To Beijing’s credit, says Wharton’s Nichols, the problem is getting high-level attention. Laws have been updated to meet international standards, more resources have given to enforce those laws and so on. “Hu is quite sincere in curbing IP infringement,” he notes. “But it’s a really hard thing to do.”

DeLisle agrees. Other countries, including the U.S. at one point, have grappled with the same issue. “As a country becomes more sophisticated and depends more on industries that use IP, cheating becomes more complex,” he says. “The turning point is when a country starts developing its own indigenous IP and wants that protected. It is hard to protect your IP and not somebody else’s. You can do it in small areas — and that’s what [China’s] indigenous innovation policy for government procurement was.”

The Victory Lap

What is striking about January’s summit for businesses is not just what was discussed, but also what was not. Take the RMB. Summit watchers noted that Hu offered no further concessions on its revaluation during his visit.

At this juncture, that might not be such a bad thing. In U.S. circles, the RMB, unlike the IP infringement debate, is increasingly considered a dead end. “You could have a massive revaluation of the RMB, and most economists seem to think that it will not really fix the trade deficit,” says deLisle. “It might move the U.S.’s global trade deficit with countries other than China, but it’s not going to fix the structural problems.”

Experts cite several reasons why pushing China on the RMB’s revaluation is not going to get the U.S. very far, including Beijing’s deep desire for domestic stability. “China is gradually going to raise the RMB anyway,” deLisle predicts. “They know they have to move domestic consumption, they know they can’t rely on exports as they have, and they know that sitting on giant piles of foreign exchange [currently totaling $2.4 trillion] is a problem for them as much as it is for the U.S. and others.”

When it comes to the RMB, adds Wharton’s Zhang, “if the U.S. keeps trying to exert more pressure, you can be assured that you will see more friction.” In other areas, like technology transfer agreements, “there is huge room for greater collaboration.”

Zhang echoes others in arguing that although both countries have reason to feel satisfied with the summit, it was above all “a victory lap for Hu.” President since 2003, Hu is expected to leave office next year, making the recent one-on-one with Obama his last as head of state. Feted in Washington and Chicago, and hailed back home for the success of his political charm offensive and upholding China’s international profile as a cool-headed, determined negotiator who can stand up to the U.S. — an image Zhang says reflects well on Chinese companies as they pursue their global growth strategies — “it must be a very satisfying moment for him.”

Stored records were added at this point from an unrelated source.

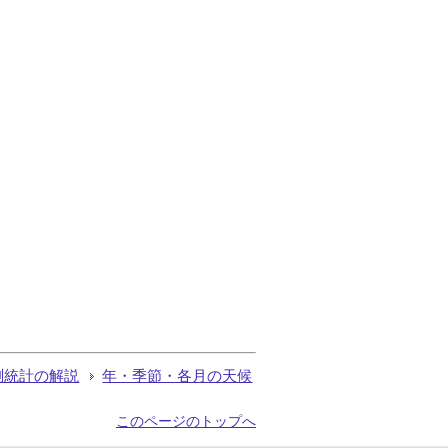
測統計の解説
年・季節・各月の天候
このページのトップへ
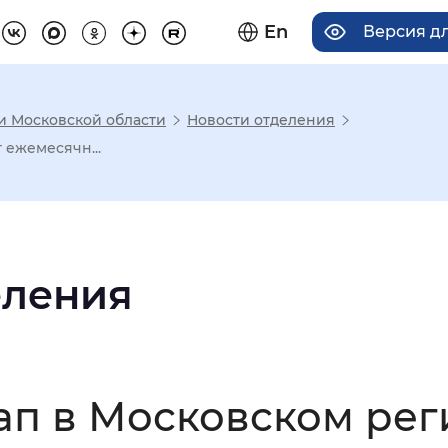
En
Версия д
 и Московской области
Новости отделения
има отображения
 ежемесячн...
Увеличенный
Крупный
еления
асечками
мальный
Увеличенный
Большо
пап в Московском ре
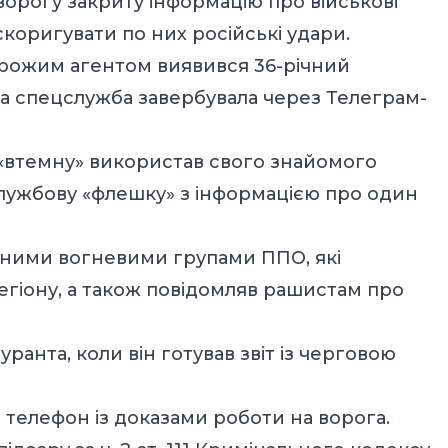
орогу закриту інформацію про військові
скоригувати по них російські удари.
орожим агентом виявився 36-річний
ка спецслужба завербувала через Телеграм-
 «втемну» використав свого знайомого
службову «флешку» з інформацією про один
льними вогневими групами ППО, які
егіону, а також повідомляв рашистам про
ранта, коли він готував звіт із черговою
о телефон із доказами роботи на ворога.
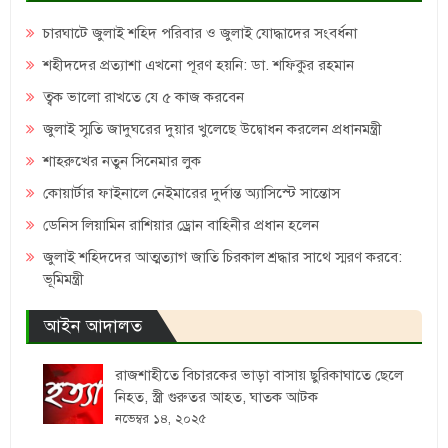
চারঘাটে জুলাই শহিদ পরিবার ও জুলাই যোদ্ধাদের সংবর্ধনা
শহীদদের প্রত্যাশা এখনো পূরণ হয়নি: ডা. শফিকুর রহমান
ত্বক ভালো রাখতে যে ৫ কাজ করবেন
জুলাই স্মৃতি জাদুঘরের দুয়ার খুলেছে উদ্বোধন করলেন প্রধানমন্ত্রী
শাহরুখের নতুন সিনেমার লুক
কোয়ার্টার ফাইনালে নেইমারের দুর্দান্ত অ্যাসিস্টে সান্তোস
ডেনিস লিয়ামিন রাশিয়ার ড্রোন বাহিনীর প্রধান হলেন
জুলাই শহিদদের আত্মত্যাগ জাতি চিরকাল শ্রদ্ধার সাথে স্মরণ করবে:
ভূমিমন্ত্রী
আইন আদালত
রাজশাহীতে বিচারকের ভাড়া বাসায় ছুরিকাঘাতে ছেলে
নিহত, স্ত্রী গুরুতর আহত, ঘাতক আটক
নভেম্বর ১৪, ২০২৫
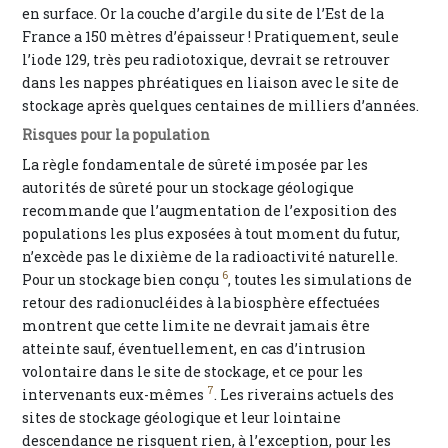
en surface. Or la couche d’argile du site de l’Est de la
France a 150 mètres d’épaisseur ! Pratiquement, seule
l’iode 129, très peu radiotoxique, devrait se retrouver
dans les nappes phréatiques en liaison avec le site de
stockage après quelques centaines de milliers d’années.
Risques pour la population
La règle fondamentale de sûreté imposée par les
autorités de sûreté pour un stockage géologique
recommande que l’augmentation de l’exposition des
populations les plus exposées à tout moment du futur,
n’excède pas le dixième de la radioactivité naturelle.
6
Pour un stockage bien conçu
, toutes les simulations de
retour des radionucléides à la biosphère effectuées
montrent que cette limite ne devrait jamais être
atteinte sauf, éventuellement, en cas d’intrusion
volontaire dans le site de stockage, et ce pour les
7
intervenants eux-mêmes
. Les riverains actuels des
sites de stockage géologique et leur lointaine
descendance ne risquent rien, à l’exception, pour les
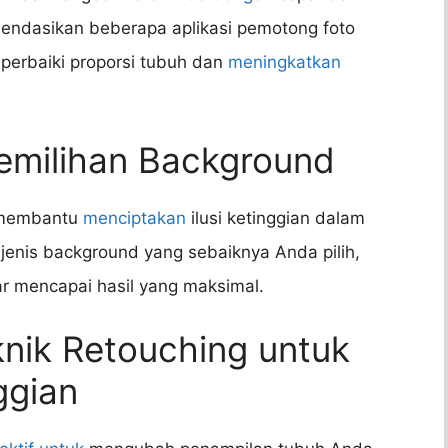
mendasikan beberapa aplikasi pemotong foto
erbaiki proporsi tubuh dan
meningkatkan
emilihan Background
t membantu
menciptakan
ilusi ketinggian dalam
jenis background yang sebaiknya Anda pilih,
r mencapai hasil yang maksimal.
nik Retouching untuk
ggian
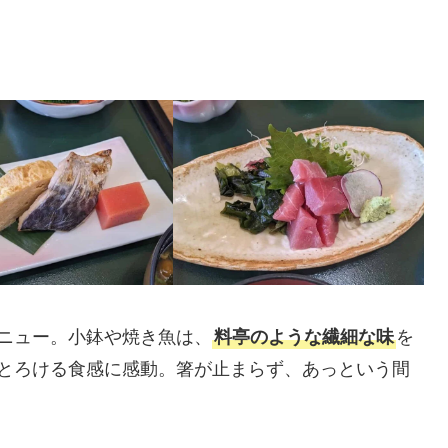
ニュー。小鉢や焼き魚は、
料亭のような繊細な味
を
とろける食感に感動。箸が止まらず、あっという間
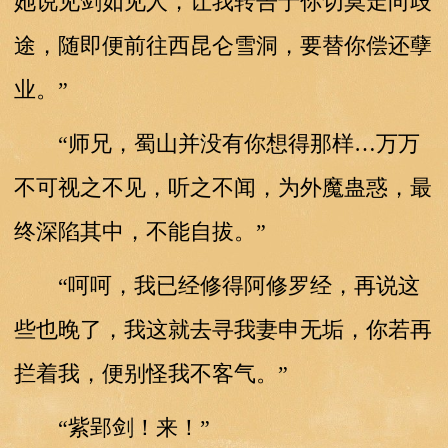
她说见剑如见人，让我转告于你切莫走向歧
途，随即便前往西昆仑雪洞，要替你偿还孽
业。”
“师兄，蜀山并没有你想得那样…万万
不可视之不见，听之不闻，为外魔蛊惑，最
终深陷其中，不能自拔。”
“呵呵，我已经修得阿修罗经，再说这
些也晚了，我这就去寻我妻申无垢，你若再
拦着我，便别怪我不客气。”
“紫郢剑！来！”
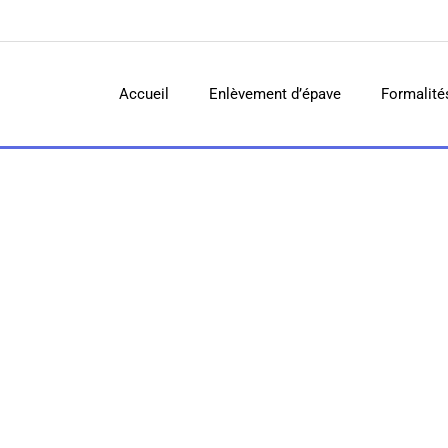
Accueil
Enlèvement d’épave
Formalité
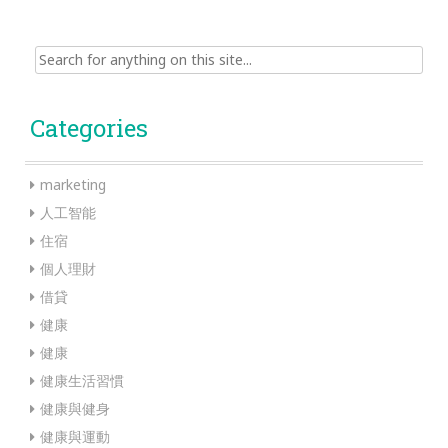
Search
for:
Categories
marketing
人工智能
住宿
個人理財
借貸
健康
健康
健康生活習慣
健康與健身
健康與運動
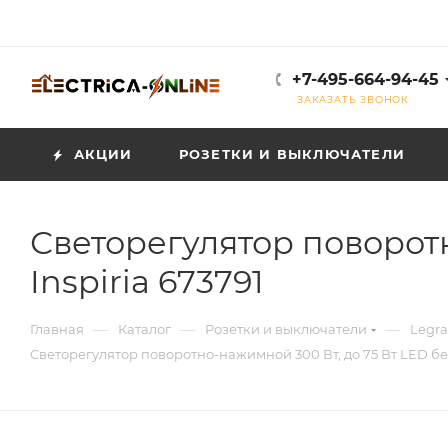
+7-495-664-94-45
ЗАКАЗАТЬ ЗВОНОК
АКЦИИ
РОЗЕТКИ И ВЫКЛЮЧАТЕЛИ
Светорегулятор поворот
Inspiria 673791
—
—
—
Главная
Каталог
Розетки и выключатели
Legra
Светорегулятор поворотно-нажимной 300 Вт, до 75 Вт LED бе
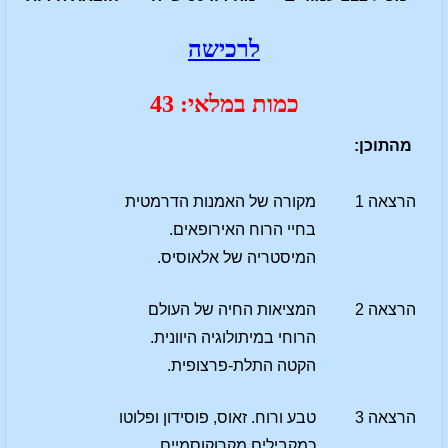
לרכישה
כמות במלאי: 43
מהתוכן:
הרצאה 1
מקורה של האמנות הדרמטית
בחיי הרוח האירופאים.
המיסטריה של אלאוסיס.
הרצאה 2
המציאות החיה של העולם
הרוחי במיתולוגיה היוונית.
הקטה התלת-פרצופית.
הרצאה 3
טבע ורוח. זאוס, פוסידון ופלוטו
כמקבילים מקרוקוסמיים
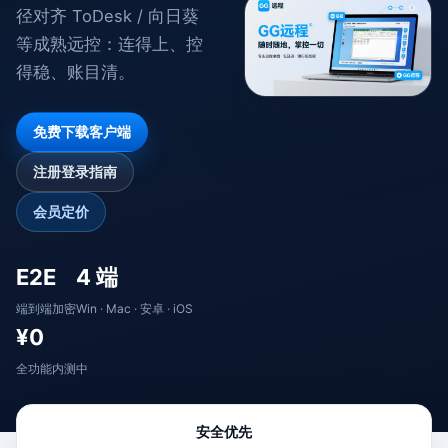
径对齐 ToDesk / 向日葵
等成熟远控：连得上、控
得稳、账目清。
免费下载客户端
注册登录指南
会员定价
E2E
4 端
端到端加密
Win · Mac · 安卓 · iOS
¥0
全功能内测中
安全优先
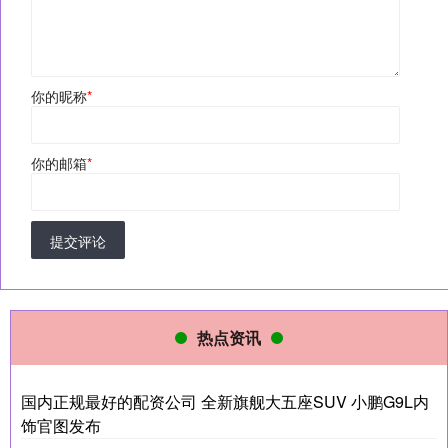
你的昵称
*
你的邮箱
*
提交评论
热点资讯
国内正规最好的配资公司 全新旗舰大五座SUV 小鹏G9L内
饰官图发布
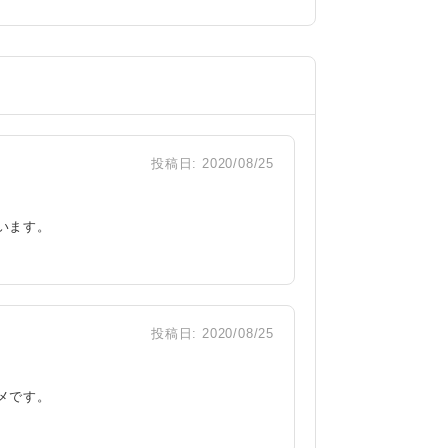
投稿日:
2020/08/25
います。
投稿日:
2020/08/25
メです。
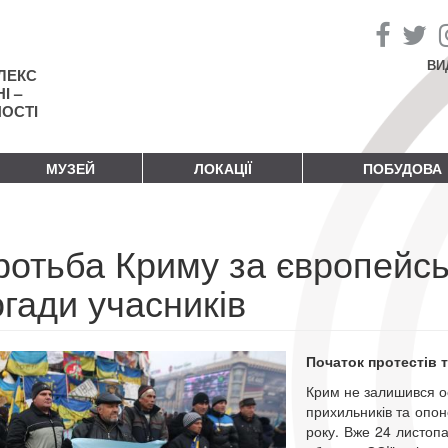
ВИ
ЛЕКС
І –
НОСТІ
МУЗЕЙ
ЛОКАЦІЇ
ПОБУДОВА
ротьба Криму за європейсь
гади учасників
Початок протестів 
Крим не залишився о
прихильників та опон
року. Вже 24 листоп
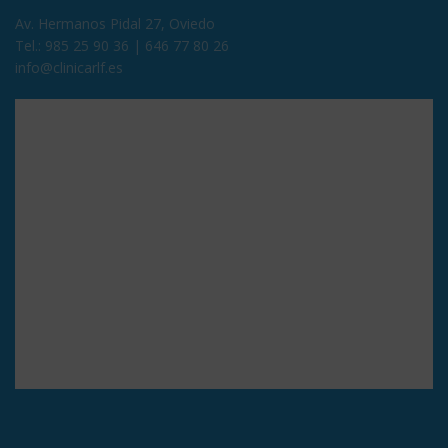
Av. Hermanos Pidal 27, Oviedo
Tel.:
985 25 90 36
|
646 77 80 26
info@clinicarlf.es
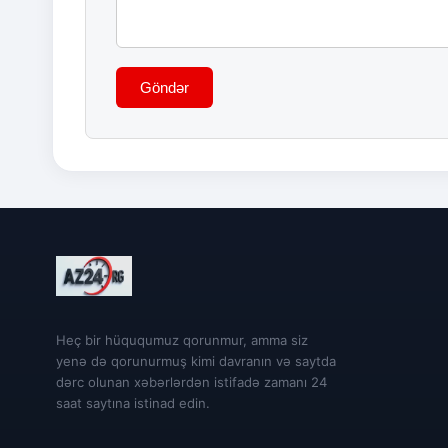
Göndər
Heç bir hüququmuz qorunmur, amma siz
yenə də qorunurmuş kimi davranın və saytda
dərc olunan xəbərlərdən istifadə zamanı 24
saat saytına istinad edin.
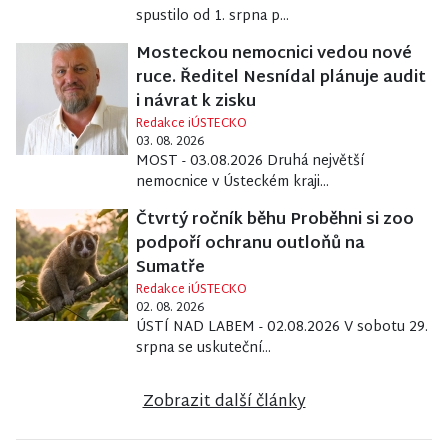
spustilo od 1. srpna p...
Mosteckou nemocnici vedou nové
ruce. Ředitel Nesnídal plánuje audit
i návrat k zisku
Redakce iÚSTECKO
03. 08. 2026
MOST - 03.08.2026 Druhá největší
nemocnice v Ústeckém kraji...
Čtvrtý ročník běhu Proběhni si zoo
podpoří ochranu outloňů na
Sumatře
Redakce iÚSTECKO
02. 08. 2026
ÚSTÍ NAD LABEM - 02.08.2026 V sobotu 29.
srpna se uskuteční...
Zobrazit další články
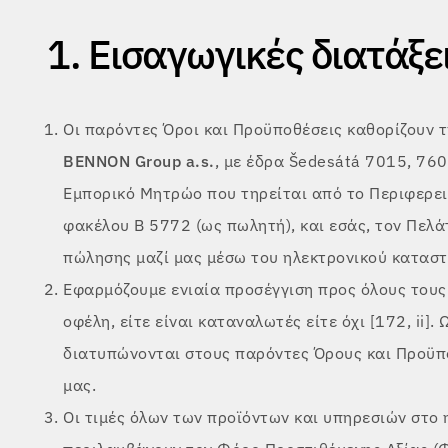
1. Εισαγωγικές διατάξε
Οι παρόντες Όροι και Προϋποθέσεις καθορίζουν τ
BENNON Group a.s.
, με έδρα Šedesátá 7015, 760
Εμπορικό Μητρώο που τηρείται από το Περιφερει
φακέλου B 5772 (ως πωλητή), και εσάς, τον Πελά
πώλησης μαζί μας μέσω του ηλεκτρονικού καταστ
Εφαρμόζουμε ενιαία προσέγγιση προς όλους τους 
οφέλη, είτε είναι καταναλωτές είτε όχι [172, ii].
διατυπώνονται στους παρόντες Όρους και Προϋπο
μας.
Οι τιμές όλων των προϊόντων και υπηρεσιών στο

As for whether either Hu or Obama were able to use the summit to bolster the mutual trust sought by their business leaders remains to be seen. A whole host of issues — especially those involving IP and technology transfer — is unlikely to be resolved while either head of state is still in office. But January’s summit can still be celebrated. As Nichols says, “The benefits of the meeting will come down the road, not today. Hu acknowledged problems, and that was that. But the respect [shown to Hu by the U.S. during the summit] — that is important.”